Optimal Parallel Algorithms for Convex Hulls in 2D and 3D under Noisy Primitive Operations
Michael T. Goodrich, Vinesh Sridhar
TL;DR
This work develops parallel convex hull algorithms under noisy primitive operations in the CREW PRAM model. It introduces failure sweeping and a size-reduction technique to achieve optimal span $\Theta(\log n)$ and work $\Theta(n\log n)$ for 2D hulls, and extends to randomized 3D hulls with analogous efficiency guarantees. Central to the approach are noise-tolerant primitives (sorting, tangents, max-finds) and the path-guided pushdown random walks to navigate geometric DAGs, together with rigorous failure amplification controls.

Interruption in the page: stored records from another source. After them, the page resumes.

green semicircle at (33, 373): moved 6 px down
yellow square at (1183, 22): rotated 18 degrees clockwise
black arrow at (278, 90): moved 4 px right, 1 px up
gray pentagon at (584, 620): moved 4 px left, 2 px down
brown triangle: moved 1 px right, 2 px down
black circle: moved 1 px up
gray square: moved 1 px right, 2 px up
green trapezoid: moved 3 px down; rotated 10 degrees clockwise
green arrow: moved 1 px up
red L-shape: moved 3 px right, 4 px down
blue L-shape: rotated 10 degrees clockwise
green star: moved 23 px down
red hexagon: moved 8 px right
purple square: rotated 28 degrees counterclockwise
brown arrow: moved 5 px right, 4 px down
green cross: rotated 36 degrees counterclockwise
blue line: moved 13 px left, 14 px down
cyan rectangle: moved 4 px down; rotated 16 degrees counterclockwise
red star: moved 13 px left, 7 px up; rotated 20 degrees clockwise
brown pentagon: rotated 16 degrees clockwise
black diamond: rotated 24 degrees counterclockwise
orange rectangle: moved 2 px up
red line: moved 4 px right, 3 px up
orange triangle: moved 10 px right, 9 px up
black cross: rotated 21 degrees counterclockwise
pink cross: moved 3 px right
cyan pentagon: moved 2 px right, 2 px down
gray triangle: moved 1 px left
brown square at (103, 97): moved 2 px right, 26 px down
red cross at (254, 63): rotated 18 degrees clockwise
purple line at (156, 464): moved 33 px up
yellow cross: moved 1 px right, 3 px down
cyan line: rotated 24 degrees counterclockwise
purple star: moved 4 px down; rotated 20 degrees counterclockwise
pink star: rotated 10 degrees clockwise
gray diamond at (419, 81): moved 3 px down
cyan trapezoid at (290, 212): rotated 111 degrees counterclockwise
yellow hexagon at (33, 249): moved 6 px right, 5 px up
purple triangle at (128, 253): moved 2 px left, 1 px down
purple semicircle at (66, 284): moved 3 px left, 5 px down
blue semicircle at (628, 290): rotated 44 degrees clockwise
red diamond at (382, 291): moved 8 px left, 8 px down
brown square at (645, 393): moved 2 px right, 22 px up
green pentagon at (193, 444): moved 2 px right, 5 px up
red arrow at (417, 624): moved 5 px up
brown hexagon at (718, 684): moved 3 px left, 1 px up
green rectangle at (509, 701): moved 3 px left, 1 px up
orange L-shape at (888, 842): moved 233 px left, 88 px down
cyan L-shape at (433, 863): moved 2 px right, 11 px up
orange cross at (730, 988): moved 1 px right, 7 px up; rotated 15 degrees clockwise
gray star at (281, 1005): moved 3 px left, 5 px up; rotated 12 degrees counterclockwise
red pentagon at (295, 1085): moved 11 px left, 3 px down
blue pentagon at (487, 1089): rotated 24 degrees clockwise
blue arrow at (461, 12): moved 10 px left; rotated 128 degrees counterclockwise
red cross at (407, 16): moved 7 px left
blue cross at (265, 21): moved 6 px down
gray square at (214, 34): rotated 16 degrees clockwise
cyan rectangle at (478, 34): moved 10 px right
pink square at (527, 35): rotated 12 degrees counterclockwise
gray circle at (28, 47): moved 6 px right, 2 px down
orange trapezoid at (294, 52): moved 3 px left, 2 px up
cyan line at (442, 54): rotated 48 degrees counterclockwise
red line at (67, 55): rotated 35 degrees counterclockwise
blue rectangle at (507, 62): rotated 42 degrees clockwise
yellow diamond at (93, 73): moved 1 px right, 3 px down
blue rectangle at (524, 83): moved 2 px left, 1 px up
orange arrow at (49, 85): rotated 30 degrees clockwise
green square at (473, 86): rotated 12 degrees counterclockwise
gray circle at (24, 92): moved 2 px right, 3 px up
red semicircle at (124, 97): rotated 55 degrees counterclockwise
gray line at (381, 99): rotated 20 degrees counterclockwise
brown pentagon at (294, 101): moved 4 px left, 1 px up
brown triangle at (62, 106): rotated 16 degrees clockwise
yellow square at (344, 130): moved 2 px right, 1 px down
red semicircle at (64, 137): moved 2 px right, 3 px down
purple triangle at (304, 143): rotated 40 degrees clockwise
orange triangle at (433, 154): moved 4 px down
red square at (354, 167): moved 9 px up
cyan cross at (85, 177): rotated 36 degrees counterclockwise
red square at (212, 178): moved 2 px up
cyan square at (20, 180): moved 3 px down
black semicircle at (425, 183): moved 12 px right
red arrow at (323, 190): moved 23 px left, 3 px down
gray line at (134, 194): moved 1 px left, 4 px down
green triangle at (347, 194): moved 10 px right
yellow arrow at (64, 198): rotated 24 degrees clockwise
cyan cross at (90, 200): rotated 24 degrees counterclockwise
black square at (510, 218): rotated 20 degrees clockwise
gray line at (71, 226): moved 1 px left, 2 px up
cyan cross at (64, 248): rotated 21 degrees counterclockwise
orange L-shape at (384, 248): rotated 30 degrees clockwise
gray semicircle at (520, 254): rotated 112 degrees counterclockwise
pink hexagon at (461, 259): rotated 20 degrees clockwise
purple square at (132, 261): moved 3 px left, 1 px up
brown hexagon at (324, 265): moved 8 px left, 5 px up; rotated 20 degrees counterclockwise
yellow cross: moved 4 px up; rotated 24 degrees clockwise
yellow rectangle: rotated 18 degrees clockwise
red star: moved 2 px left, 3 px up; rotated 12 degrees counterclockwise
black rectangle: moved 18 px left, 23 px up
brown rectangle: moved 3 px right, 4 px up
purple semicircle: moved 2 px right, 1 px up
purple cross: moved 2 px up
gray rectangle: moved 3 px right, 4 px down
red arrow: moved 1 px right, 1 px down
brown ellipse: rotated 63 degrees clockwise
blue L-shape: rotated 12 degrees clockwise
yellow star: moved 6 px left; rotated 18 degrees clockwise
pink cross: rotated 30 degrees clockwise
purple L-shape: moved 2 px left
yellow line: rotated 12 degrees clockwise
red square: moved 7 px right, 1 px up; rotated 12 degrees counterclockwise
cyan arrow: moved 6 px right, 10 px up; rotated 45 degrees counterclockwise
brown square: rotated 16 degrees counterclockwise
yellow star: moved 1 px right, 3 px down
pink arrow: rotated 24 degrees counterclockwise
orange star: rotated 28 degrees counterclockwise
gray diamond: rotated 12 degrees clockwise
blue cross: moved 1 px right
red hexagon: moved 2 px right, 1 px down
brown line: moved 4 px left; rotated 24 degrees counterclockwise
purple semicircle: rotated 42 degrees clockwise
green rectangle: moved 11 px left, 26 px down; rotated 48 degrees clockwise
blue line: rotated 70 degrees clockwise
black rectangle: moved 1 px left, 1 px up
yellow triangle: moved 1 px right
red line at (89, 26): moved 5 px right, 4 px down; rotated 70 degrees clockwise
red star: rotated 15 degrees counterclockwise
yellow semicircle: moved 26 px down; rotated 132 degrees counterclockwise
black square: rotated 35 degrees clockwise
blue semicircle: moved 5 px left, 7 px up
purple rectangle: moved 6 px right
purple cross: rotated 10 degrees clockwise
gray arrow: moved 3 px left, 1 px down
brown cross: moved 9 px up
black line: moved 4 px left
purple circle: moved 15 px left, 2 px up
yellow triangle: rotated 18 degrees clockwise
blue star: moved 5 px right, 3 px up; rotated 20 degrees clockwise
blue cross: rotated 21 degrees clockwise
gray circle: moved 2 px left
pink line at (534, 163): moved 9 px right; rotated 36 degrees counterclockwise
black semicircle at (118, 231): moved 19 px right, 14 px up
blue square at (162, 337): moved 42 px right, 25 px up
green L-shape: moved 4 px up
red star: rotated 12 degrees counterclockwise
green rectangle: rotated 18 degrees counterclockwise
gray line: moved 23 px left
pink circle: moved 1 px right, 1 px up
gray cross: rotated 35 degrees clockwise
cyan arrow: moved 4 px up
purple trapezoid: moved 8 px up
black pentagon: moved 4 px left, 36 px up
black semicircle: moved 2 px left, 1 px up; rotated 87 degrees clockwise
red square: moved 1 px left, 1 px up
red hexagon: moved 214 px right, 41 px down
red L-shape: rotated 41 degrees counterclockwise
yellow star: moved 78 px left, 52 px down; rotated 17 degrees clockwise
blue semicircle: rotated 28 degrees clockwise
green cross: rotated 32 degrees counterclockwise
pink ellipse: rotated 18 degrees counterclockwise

The results offer robust, high-probability parallel geometric algorithms that remain efficient despite independent orientation-test errors, with potential applicability to broader geometric problems like point-location and visibility in noisy settings.
Abstract
In the noisy primitives model, each primitive comparison performed by an algorithm, e.g., testing whether one value is greater than another, returns the incorrect answer with random, independent probability p < 1/2 and otherwise returns a correct answer. This model was first applied in the context of sorting and searching, and recent work by Eppstein, Goodrich, and Sridhar extends this model to sequential algorithms involving geometric primitives such as orientation and sidedness tests. However, their approaches appear to be inherently sequential; hence, in this paper, we study parallel computational geometry algorithms for 2D and 3D convex hulls in the noisy primitives model. We give the first optimal parallel algorithms in the noisy primitives model for 2D and 3D convex hulls in the CREW PRAM model. The main technical contribution of our work concerns our ability to detect and fix errors during intermediate steps of our algorithm using a generalization of the failure sweeping technique.